INSTRUCTION:
Copy the rows from the very first line through the line containing "139L247 134L239 135L231", with every "crop field" swapped for "farm field" and nothing else changed. Give only that part.

DATA FOR THIS EXERCISE:
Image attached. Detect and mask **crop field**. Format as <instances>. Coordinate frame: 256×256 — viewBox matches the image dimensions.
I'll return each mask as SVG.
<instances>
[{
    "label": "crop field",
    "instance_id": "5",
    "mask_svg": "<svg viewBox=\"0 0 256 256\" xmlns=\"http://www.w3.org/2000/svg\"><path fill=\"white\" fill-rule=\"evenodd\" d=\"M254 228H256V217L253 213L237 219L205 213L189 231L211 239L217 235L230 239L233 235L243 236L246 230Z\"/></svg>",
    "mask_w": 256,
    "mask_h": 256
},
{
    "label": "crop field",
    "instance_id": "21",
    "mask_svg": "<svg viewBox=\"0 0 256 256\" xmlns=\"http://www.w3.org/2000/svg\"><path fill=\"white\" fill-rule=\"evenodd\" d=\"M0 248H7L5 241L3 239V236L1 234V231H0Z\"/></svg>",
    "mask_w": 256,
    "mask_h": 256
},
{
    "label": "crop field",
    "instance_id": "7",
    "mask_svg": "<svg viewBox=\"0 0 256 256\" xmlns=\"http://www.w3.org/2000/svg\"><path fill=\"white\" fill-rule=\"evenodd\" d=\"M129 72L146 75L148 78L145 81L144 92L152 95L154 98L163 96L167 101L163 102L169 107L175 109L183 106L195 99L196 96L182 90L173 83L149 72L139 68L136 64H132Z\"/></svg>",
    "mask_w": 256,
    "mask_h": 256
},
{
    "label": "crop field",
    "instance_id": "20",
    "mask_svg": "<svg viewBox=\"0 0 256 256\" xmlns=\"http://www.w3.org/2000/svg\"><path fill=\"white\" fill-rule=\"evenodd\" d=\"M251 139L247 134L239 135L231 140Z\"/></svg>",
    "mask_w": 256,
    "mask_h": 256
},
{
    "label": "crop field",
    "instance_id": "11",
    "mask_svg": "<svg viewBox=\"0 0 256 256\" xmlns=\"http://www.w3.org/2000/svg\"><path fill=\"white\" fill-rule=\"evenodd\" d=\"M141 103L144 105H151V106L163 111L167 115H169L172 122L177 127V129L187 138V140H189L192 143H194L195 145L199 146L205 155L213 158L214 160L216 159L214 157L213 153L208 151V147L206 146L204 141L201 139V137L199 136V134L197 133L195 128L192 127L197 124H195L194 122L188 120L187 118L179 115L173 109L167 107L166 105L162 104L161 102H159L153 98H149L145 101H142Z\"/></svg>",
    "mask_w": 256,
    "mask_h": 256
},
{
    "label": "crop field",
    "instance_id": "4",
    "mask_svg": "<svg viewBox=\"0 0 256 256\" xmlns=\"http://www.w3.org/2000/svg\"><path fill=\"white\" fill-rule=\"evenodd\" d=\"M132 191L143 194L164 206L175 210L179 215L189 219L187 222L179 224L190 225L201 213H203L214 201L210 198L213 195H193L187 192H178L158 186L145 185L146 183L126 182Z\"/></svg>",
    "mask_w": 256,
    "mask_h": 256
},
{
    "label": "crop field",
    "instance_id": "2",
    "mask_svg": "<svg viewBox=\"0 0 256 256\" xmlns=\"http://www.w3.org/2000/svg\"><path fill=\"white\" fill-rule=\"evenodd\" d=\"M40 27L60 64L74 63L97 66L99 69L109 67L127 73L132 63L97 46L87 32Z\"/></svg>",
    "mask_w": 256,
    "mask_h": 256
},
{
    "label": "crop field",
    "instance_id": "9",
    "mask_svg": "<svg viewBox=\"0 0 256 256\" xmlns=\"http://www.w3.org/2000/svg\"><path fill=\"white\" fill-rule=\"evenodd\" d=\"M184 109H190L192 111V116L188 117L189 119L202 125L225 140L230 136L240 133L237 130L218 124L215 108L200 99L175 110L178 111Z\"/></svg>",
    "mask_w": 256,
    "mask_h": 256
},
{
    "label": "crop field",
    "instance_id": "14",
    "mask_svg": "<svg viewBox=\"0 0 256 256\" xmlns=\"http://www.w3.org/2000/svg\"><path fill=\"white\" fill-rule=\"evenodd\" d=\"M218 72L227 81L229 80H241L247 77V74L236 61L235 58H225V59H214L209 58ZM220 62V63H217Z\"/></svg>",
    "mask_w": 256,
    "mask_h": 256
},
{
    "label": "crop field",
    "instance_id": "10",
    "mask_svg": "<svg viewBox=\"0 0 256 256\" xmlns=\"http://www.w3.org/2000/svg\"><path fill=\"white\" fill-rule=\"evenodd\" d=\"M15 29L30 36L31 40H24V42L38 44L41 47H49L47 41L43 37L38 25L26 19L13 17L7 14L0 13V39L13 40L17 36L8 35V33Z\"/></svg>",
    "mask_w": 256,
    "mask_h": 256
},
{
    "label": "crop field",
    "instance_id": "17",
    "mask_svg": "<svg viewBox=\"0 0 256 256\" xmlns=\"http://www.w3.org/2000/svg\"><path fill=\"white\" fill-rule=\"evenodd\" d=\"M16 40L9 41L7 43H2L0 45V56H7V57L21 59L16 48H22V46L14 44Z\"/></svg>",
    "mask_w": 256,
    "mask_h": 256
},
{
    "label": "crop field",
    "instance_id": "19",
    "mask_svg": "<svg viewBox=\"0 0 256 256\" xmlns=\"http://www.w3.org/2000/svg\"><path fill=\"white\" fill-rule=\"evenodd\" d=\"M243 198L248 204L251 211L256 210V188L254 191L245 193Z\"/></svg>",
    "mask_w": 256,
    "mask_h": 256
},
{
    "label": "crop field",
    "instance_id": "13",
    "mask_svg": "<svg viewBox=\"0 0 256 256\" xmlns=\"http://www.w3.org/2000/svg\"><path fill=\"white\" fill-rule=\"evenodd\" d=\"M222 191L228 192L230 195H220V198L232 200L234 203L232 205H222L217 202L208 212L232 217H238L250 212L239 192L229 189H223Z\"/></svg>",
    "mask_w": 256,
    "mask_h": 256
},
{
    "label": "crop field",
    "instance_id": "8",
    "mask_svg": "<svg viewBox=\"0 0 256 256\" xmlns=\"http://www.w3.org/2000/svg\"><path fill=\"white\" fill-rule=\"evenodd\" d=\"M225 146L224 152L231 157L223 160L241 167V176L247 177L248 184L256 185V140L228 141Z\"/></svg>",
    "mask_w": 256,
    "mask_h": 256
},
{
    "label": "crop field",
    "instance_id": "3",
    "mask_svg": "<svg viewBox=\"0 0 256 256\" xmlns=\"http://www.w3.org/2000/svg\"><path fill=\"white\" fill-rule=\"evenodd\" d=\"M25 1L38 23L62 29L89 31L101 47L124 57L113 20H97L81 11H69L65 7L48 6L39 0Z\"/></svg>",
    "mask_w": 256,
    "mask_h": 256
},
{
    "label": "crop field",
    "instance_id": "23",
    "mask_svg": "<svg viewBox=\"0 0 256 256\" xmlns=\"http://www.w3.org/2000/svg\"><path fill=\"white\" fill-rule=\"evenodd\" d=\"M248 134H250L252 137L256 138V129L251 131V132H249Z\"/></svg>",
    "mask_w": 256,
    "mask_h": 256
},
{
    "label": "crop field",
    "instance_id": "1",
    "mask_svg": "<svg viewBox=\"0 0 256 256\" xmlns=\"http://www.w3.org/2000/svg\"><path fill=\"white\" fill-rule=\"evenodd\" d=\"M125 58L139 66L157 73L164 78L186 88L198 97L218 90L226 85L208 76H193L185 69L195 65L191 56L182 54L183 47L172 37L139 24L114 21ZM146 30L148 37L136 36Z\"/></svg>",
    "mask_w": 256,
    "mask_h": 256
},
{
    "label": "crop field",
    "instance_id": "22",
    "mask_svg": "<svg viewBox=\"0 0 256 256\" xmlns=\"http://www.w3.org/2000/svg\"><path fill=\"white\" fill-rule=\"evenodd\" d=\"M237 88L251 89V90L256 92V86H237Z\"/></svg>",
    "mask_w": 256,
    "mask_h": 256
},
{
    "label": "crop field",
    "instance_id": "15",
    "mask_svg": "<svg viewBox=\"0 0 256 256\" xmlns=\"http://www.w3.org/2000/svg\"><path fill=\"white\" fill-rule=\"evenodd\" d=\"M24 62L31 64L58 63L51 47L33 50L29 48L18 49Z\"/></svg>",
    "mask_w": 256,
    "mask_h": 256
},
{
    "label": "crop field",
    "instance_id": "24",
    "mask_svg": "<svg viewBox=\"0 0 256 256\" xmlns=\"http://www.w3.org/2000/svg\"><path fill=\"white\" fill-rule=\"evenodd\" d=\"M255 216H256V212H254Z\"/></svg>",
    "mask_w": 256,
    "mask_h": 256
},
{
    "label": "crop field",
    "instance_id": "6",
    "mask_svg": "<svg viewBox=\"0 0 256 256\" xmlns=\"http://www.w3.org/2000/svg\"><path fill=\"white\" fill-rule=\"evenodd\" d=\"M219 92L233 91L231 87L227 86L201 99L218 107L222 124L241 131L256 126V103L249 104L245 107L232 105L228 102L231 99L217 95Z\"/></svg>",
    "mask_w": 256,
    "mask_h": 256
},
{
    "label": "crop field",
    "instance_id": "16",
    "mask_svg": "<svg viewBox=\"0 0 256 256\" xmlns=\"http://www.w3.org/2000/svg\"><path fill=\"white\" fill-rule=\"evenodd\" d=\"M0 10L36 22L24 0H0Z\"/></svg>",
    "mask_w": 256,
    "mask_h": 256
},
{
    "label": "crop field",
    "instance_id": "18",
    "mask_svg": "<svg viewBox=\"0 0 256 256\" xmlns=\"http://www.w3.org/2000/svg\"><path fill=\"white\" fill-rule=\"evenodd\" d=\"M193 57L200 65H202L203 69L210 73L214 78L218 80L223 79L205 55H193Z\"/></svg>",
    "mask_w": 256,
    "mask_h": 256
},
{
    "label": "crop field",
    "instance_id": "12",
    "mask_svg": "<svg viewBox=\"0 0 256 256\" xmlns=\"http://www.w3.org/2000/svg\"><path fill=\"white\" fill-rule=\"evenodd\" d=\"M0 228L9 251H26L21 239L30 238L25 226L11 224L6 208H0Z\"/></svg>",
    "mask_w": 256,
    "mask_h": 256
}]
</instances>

TASK OUTPUT:
Image attached. Detect and mask **farm field**. Format as <instances>. Coordinate frame: 256×256 — viewBox matches the image dimensions.
I'll return each mask as SVG.
<instances>
[{
    "label": "farm field",
    "instance_id": "5",
    "mask_svg": "<svg viewBox=\"0 0 256 256\" xmlns=\"http://www.w3.org/2000/svg\"><path fill=\"white\" fill-rule=\"evenodd\" d=\"M254 228H256V217L253 213L237 219L205 213L189 231L211 239L217 235L230 239L233 235L243 236L246 230Z\"/></svg>",
    "mask_w": 256,
    "mask_h": 256
},
{
    "label": "farm field",
    "instance_id": "21",
    "mask_svg": "<svg viewBox=\"0 0 256 256\" xmlns=\"http://www.w3.org/2000/svg\"><path fill=\"white\" fill-rule=\"evenodd\" d=\"M0 248H7L5 241L3 239V236L1 234V231H0Z\"/></svg>",
    "mask_w": 256,
    "mask_h": 256
},
{
    "label": "farm field",
    "instance_id": "7",
    "mask_svg": "<svg viewBox=\"0 0 256 256\" xmlns=\"http://www.w3.org/2000/svg\"><path fill=\"white\" fill-rule=\"evenodd\" d=\"M129 72L146 75L148 78L145 81L144 92L152 95L154 98L163 96L167 101L163 102L169 107L175 109L183 106L195 99L196 96L182 90L173 83L149 72L139 68L136 64H132Z\"/></svg>",
    "mask_w": 256,
    "mask_h": 256
},
{
    "label": "farm field",
    "instance_id": "20",
    "mask_svg": "<svg viewBox=\"0 0 256 256\" xmlns=\"http://www.w3.org/2000/svg\"><path fill=\"white\" fill-rule=\"evenodd\" d=\"M251 139L247 134L239 135L231 140Z\"/></svg>",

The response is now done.